Scream 7 lui ne tente pas grand chose. C’est un festoche de clins d'œil putassiers se cachant derrière le prétexte d’un deepfake qui n’est jamais exploité autrement que dans ce tapinage nostalgique. C’est une introduction complètement aux fraises où le méta est réduit à peau de chagrin dans une replongée littérale sur les lieux des films précédents qui sont in fine déconnectés du reste du film.
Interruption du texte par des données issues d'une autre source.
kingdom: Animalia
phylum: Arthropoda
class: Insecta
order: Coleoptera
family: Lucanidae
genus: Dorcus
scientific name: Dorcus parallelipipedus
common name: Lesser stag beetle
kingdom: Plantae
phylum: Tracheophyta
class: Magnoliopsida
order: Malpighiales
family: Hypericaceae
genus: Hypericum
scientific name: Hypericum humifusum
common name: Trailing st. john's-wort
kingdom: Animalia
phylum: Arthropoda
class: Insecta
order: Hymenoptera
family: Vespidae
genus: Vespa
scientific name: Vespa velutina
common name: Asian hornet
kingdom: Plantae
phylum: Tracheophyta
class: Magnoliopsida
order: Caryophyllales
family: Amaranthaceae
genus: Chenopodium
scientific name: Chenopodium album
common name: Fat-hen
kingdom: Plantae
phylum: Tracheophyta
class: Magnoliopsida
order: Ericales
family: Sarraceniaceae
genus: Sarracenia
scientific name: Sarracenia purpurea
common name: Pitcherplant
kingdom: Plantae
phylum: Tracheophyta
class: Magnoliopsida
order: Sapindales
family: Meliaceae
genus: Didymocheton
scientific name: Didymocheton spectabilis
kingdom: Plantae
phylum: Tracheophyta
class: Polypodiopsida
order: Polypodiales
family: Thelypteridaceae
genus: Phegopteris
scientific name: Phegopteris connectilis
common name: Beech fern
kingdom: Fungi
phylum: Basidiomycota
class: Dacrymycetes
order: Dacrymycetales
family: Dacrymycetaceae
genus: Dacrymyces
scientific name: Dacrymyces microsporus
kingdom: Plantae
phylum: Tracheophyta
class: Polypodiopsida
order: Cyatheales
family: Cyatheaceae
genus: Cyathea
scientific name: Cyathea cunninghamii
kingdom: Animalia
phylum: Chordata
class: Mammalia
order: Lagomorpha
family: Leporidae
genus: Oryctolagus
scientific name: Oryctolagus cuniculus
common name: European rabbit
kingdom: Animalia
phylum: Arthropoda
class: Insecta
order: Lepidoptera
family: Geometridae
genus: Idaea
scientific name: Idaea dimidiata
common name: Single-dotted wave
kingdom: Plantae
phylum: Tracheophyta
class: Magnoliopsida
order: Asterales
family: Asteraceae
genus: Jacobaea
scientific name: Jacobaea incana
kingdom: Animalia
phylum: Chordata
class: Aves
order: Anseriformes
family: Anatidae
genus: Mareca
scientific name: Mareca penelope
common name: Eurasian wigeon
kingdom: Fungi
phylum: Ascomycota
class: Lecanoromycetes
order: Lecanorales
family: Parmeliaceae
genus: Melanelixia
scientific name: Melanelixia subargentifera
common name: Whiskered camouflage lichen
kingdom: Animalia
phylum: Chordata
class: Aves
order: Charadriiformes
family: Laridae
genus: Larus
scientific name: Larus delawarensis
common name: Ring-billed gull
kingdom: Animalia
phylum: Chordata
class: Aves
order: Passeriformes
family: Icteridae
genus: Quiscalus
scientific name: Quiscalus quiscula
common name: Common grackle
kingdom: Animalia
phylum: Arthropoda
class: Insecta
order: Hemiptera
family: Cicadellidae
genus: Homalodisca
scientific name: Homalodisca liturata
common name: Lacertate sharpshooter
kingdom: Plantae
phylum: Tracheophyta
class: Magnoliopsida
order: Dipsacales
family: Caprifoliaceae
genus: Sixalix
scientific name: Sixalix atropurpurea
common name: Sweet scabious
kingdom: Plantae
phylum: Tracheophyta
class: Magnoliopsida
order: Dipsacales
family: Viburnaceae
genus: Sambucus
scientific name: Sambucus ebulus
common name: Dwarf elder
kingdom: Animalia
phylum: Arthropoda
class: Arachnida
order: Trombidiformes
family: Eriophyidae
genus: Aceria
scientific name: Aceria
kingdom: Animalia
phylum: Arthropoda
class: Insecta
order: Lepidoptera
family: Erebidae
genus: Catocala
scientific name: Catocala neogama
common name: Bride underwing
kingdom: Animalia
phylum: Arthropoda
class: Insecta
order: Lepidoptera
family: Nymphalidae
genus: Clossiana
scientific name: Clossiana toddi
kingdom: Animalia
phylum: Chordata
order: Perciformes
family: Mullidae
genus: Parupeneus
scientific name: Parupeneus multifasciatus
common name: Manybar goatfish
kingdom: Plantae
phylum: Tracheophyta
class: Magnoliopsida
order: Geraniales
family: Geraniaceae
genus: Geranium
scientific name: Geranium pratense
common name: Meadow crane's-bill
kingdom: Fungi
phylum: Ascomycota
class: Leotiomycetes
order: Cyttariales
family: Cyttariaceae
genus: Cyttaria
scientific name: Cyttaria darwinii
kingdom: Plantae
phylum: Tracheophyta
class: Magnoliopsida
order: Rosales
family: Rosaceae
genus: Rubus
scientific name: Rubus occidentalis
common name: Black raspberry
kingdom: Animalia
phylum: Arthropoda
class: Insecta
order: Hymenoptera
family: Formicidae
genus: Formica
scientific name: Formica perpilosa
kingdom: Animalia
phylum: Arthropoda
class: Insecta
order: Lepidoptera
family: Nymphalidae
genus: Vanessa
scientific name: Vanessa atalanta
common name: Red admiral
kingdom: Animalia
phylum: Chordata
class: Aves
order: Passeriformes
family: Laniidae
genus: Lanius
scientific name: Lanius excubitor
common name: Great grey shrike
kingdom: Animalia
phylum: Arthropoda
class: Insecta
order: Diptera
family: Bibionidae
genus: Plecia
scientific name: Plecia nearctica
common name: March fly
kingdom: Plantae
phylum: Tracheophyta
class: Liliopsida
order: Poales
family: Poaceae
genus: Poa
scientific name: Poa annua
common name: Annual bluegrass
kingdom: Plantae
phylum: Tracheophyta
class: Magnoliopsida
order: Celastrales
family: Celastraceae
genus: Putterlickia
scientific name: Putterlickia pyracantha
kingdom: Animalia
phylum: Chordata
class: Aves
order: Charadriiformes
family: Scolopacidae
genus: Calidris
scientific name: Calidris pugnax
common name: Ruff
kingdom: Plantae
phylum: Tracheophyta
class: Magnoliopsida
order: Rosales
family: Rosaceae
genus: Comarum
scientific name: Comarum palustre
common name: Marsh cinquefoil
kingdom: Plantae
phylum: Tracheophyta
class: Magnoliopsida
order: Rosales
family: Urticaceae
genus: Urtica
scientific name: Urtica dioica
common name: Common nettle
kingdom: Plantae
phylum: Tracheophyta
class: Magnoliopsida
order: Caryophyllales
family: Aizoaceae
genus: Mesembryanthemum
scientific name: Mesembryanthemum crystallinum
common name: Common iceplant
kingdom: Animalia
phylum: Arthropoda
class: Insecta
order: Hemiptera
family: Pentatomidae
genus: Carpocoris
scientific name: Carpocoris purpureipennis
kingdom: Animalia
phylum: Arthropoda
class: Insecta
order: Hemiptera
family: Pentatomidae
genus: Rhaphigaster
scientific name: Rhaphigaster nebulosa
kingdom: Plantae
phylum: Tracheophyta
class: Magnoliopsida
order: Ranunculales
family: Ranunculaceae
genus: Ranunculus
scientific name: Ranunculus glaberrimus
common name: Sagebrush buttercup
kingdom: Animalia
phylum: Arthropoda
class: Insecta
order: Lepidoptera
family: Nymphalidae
C'est des personnages qui n'existent pas, se contentant de ressasser le passé dans un nostalgia-porn sans vergogne.
La seule variation est rythmique, nous proposant d’entrer dans le vif sans préliminaires, et de rapidement démasquer un des tueurs qui est… un inconnu.
Et c’est là la crétine brèche dans laquelle s’engouffre Kevin Williamson, le parti pris de ne pas faire des usual suspects les tueurs et de donner les rôles à des quasi figurants apparaissant deux minutes à l’écran (mais parvenant tout de même à être grillés, particulièrement le gars de l’asile). Du coup leurs mobiles sont complètement cons et jamais nous n'aurons eu le droit à un reveal final aussi ridicule (jusqu’à la survie du père, increvable).
Scream 7 est un raté total qui prétend faire du neuf mais ne propose en réalité que du vide. Pas une idée qui surnage, pas une scène qui justifie l’existence du film (on va même pomper les murs creux de The Raid), juste des vieux pots (désolé Courteney, mais faut vraiment changer de chirurgien) dans lesquels on a placé des fleurs en plastoc inodores.